Сердце мое трепыхнулось и замерло в груди. Бедный мой, бедный! На кого ж я его покинула! С больным ушком!
— Чем же ты питался пять дней? — спросила я, и голос мой дрогнул.
— Печеньем, — охотно пояснил Интеллектуал. — Печеньем «Мария», восемьдесят рублей килограмм. Ты же запретила тратить деньги.
— Ну ладно, — вздохнула я. — Тащи табуретку. Будем пробки чинить.
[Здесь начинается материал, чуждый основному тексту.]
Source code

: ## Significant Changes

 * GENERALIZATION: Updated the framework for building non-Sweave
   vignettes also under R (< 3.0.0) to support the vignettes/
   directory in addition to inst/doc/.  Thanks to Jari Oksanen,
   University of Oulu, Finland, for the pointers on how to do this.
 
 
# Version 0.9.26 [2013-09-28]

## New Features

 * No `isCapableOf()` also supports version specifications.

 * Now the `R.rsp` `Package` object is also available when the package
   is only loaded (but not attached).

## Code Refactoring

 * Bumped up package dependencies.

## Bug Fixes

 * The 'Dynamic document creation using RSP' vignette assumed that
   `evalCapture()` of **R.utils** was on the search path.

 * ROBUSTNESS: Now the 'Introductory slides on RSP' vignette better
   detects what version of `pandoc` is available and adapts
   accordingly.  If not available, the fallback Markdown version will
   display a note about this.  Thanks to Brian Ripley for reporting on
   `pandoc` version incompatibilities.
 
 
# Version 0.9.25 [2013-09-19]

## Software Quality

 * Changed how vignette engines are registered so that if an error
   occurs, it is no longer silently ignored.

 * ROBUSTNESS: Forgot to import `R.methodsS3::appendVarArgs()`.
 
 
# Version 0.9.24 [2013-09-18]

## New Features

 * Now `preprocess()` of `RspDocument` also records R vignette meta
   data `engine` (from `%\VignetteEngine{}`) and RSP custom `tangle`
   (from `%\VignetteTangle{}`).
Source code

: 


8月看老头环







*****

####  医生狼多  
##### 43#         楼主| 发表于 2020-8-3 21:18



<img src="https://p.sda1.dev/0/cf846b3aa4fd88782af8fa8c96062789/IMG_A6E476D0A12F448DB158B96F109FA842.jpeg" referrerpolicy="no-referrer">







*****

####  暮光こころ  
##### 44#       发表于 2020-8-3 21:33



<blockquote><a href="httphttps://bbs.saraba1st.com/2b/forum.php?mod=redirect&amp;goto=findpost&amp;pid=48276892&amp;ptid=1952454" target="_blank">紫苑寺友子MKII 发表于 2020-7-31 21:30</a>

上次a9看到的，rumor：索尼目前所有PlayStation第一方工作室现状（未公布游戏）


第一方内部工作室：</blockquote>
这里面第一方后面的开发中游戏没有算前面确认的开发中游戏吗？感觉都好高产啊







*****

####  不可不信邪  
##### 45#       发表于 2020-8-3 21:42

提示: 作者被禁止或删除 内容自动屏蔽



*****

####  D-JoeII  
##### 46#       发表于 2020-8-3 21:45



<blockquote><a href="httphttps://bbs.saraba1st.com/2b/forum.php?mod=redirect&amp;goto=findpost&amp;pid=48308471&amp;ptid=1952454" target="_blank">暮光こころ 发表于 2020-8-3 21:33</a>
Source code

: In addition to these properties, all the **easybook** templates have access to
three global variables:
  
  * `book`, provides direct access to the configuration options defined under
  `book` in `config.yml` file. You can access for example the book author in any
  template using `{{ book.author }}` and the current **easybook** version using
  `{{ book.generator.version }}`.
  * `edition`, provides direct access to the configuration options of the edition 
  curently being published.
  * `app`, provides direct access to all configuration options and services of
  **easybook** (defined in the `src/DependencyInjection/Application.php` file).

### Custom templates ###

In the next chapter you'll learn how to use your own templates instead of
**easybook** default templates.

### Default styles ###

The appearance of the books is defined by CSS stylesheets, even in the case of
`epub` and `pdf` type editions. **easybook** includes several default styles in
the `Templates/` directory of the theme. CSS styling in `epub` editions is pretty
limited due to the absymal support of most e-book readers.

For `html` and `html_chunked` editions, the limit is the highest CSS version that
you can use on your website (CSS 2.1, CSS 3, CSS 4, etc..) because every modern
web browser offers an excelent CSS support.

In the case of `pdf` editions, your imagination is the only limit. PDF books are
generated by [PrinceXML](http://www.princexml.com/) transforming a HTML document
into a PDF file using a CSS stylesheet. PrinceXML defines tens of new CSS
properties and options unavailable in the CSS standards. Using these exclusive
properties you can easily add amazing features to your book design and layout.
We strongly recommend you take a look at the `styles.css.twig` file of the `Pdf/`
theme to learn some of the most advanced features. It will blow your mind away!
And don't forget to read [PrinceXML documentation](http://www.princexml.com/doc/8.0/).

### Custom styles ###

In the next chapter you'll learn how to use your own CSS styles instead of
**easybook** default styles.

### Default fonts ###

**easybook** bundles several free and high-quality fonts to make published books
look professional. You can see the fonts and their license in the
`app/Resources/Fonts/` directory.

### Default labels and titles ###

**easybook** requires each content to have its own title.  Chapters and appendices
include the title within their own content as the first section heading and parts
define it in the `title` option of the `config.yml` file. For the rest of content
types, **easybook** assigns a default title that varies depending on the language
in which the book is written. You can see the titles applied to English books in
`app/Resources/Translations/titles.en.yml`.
Через час, когда свет уже горел и они мели гречневую кашу — каждый из своей мисочки, только один за столом, а другой на полу, — я разглядела их получше. Вид у них был запущенный и жалкий. Я протянула руку и потрепала Интеллектуала по небритой щеке. Он благодарно улыбнулся, облизнул ложку и чмокнул меня в большой палец. Я наклонилась и потрепала пуделя по заросшей морде. Пудель чихнул и лизнул меня в запястье. Шерсть на его морде напоминала ржавые металлические стружки.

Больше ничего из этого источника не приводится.